Heh yeah thats gotta be a record low.
nfg22
08-07-2004, 10:53 AM
The miami team in IHOF was originally in Leesburg, Virginia. The owner of Leesburg (Subby) had to drop out. Sfl_cat took over and was allowed to "move" the team. However, the "move" was purely cosmetic (the city name was changed) but the game still thinks of the team as being in Leesburg. That is how there is a 30 degree game in "Miami".
I should have read this before replying to his.
cthomer5000
08-07-2004, 10:56 AM
Buzzbee nailed it.
we had a couple of franchise "moves" this offseason, which were nothing more than the city being renamed because a new owner was starting their first (full) season. SFL_cat was brand new with Leesburg/Miami. Buccaneer was starting his first full season after being an original owner, having to back out before the league got going, and then later replacing an AWOL owner a few games into the season.
Fairbanks = dome (St. Louis' stadium)
Miami = Leesburg
Telluride = Stillwater, Oklahoma
gstelmack
08-07-2004, 11:20 AM
A couple of things:
I lived in Florida from '78 to '96, on the West coast (Venice, then Tampa for college, so in the same area as the USF team plays). Yes, it rained a lot, but typically for short durations. Especially when we first moved, Florida was still in the cycle of "every day between 4 and 5 it would rain for 30 minutes". I know the cycle has broken, but when I left in '96 that area was still only getting all-day showers once or twice a year. How often does it rain at a Bucs' home game? My point was not "it doesn't rain very often" but rather "when it does rain, it's relatively short, so you don't often have football games played in stormy conditions." But in TCY it happens ALL the time. It appears the game goes "what's the chance of rain or a storm today?" rather than "what's the cance of rain or a storm during the game?"
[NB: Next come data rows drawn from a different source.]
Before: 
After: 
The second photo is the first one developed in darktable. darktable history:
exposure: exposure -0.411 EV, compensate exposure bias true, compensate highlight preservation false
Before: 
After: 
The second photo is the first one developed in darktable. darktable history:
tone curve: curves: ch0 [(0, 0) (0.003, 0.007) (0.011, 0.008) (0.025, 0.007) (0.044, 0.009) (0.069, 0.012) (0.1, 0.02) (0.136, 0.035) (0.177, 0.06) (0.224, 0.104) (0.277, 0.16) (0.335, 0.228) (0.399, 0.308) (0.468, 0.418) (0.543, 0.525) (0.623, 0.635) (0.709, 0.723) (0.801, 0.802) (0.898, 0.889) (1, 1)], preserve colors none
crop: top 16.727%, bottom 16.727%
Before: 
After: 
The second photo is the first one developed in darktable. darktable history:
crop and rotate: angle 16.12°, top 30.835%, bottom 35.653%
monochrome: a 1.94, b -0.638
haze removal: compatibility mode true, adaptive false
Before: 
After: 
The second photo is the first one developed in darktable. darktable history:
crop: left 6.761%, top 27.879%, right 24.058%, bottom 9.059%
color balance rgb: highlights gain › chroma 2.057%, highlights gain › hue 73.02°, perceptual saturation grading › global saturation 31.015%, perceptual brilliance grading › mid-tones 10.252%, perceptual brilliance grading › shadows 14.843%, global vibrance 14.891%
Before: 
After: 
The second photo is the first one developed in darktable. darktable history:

I also went to (at the time, believe still accurate) the coldest Buccaneers home game. 28 degrees (or so) against Pittsburgh. Rolling blackouts throughout Tampa due to power consumption trying to heat homes. 30 degrees is not that unheard of, although it's certainly not common.
SFL Cat
08-07-2004, 12:43 PM
30 degrees is damn cold for Miami, even in the dead of December and January. I've made several comments about Miami's unusual weather patterns on the IHOF forum. As others have pointed out, it is because the Sharks' Miami city affiliation is actually in name only. At least the crazy weather allows me an excuse for the recent poor performance of my team (7-8 so far -- we've lost our last four games and blew a two game lead in our division).
Regarding rain, we generally get rain every day during the summer in South Florida but, as gstelmack has pointed out, it often clouds up, rains buckets for up to one hour or so and then clears off again. This year has been unusually dry for us (I think Texas got all our rain this year), but it's been raining a lot the past couple of weeks.